Statins are commonly taken drugs that reduce the levels of low density lipoprotein (LDL) and have been shown to reduce risks associated with heart disease, the number one killer in the Western world. However, statins are not suitable for all patients, and reduce cardiovascular events by only 20%- 40%. Additionally, some genetic causes of high cholesterol cannot be treated with statins.
According to LICR's Dr. Johan Ericsson, the senior author of the study published today in Cell Metabolism, the team found that a protein called Fbw7 degrades the SREBP proteins that drive lipid and cholesterol production. "We found that inhibiting Fbw7 resulted in increased SREBP levels and an enhanced uptake of LDL, so a drug that blocks the interaction between Fbw7 and SREBP proteins would probably enhance the removal of harmful LDL-cholesterol from the circulation. We can only speculate at this stage, but a two-pronged attack on LDL removal, combining a statin with a treatment that prevents Fbw7/SREBP interaction would likely be of more benefit to some patients than statins alone."

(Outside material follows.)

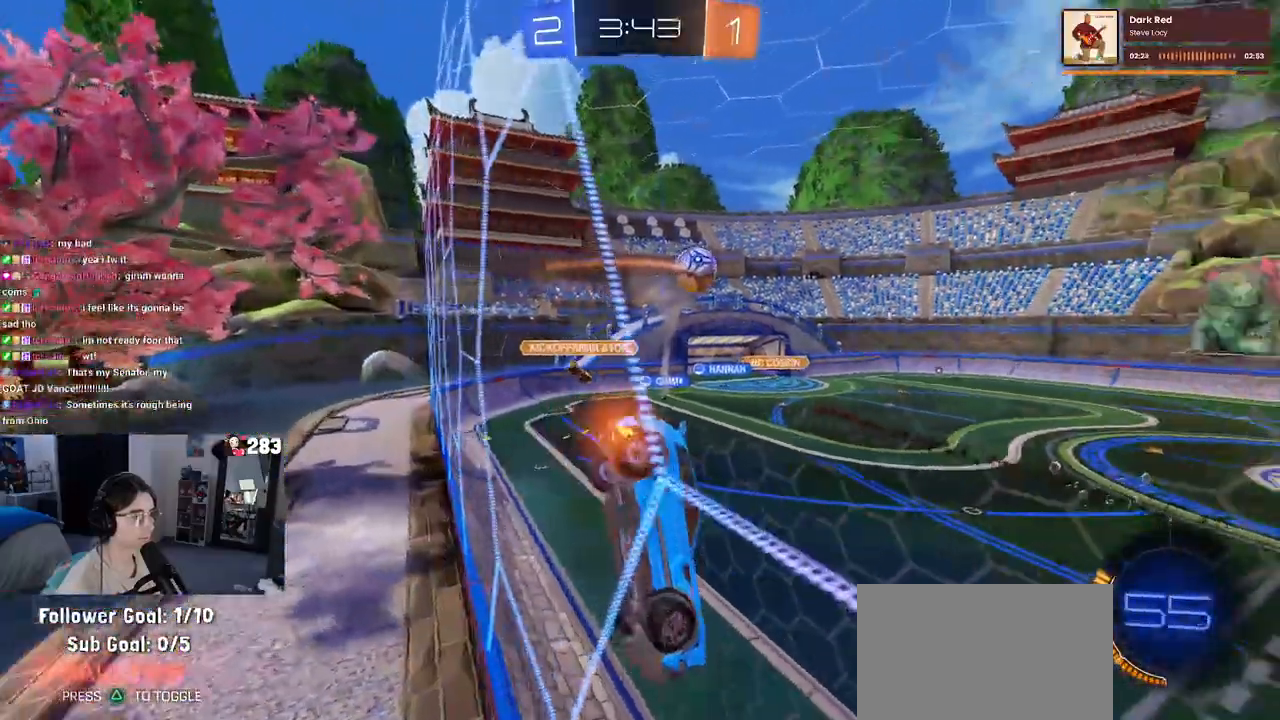
{"buttons": ["R2"], "left_stick": "left", "right_stick": "center", "events": []}
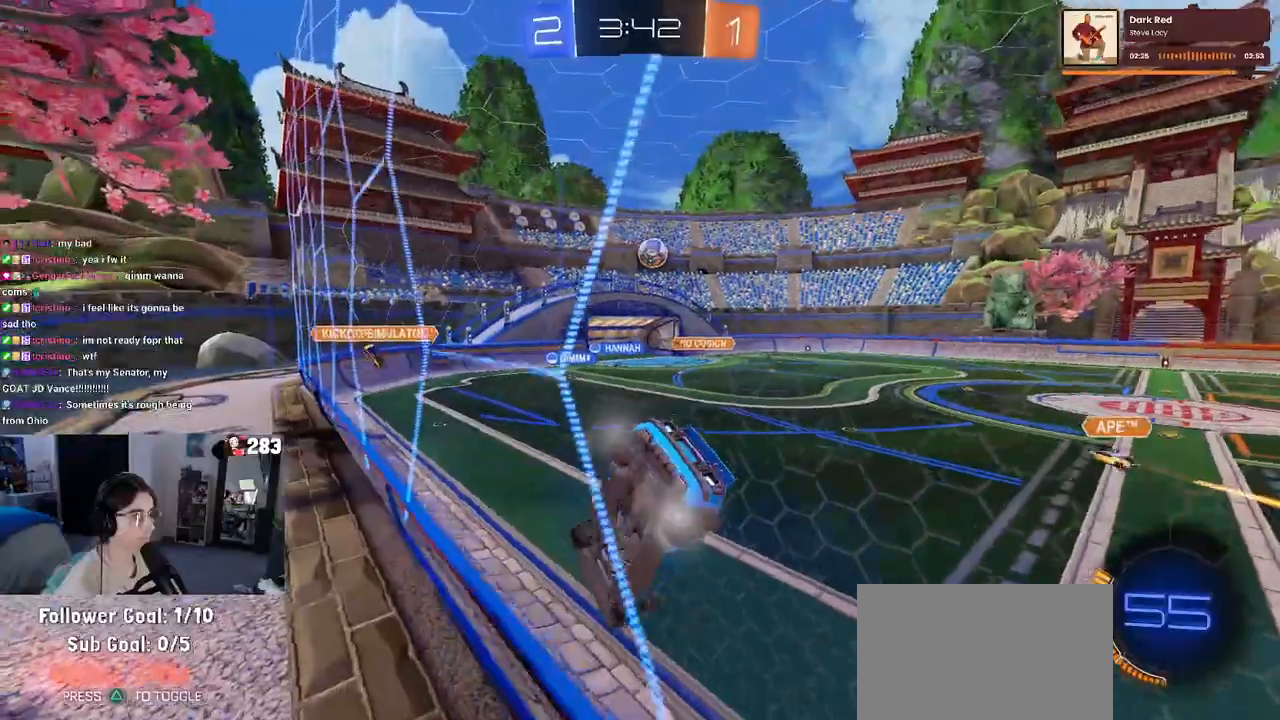
{"buttons": ["R2"], "left_stick": "down-right", "right_stick": "center", "events": [[83, "left_stick", "center"], [150, "left_stick", "right"], [300, "left_stick", "center"], [433, "left_stick", "down-right"]]}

Dr. Ericsson said that the team also found that the Fbw7/SREBP interaction may also be connected to diabetes, as insulin signaling inhibited Fbw7's ability to affect SREBP levels and thus increased lipid and cholesterol synthesis. Finally, the Fbw7/SREBP interaction also provides a theoretical link between lipid synthesis and the aberrant growth of cancer cells. The loss of Fbw7, which is inactivated in some breast, endometrial, ovarian and colon cancers, has been shown to make cells multiply faster and synthesize more lipids; factors that are critical for tumor growth. Aspects of both links are under investigation.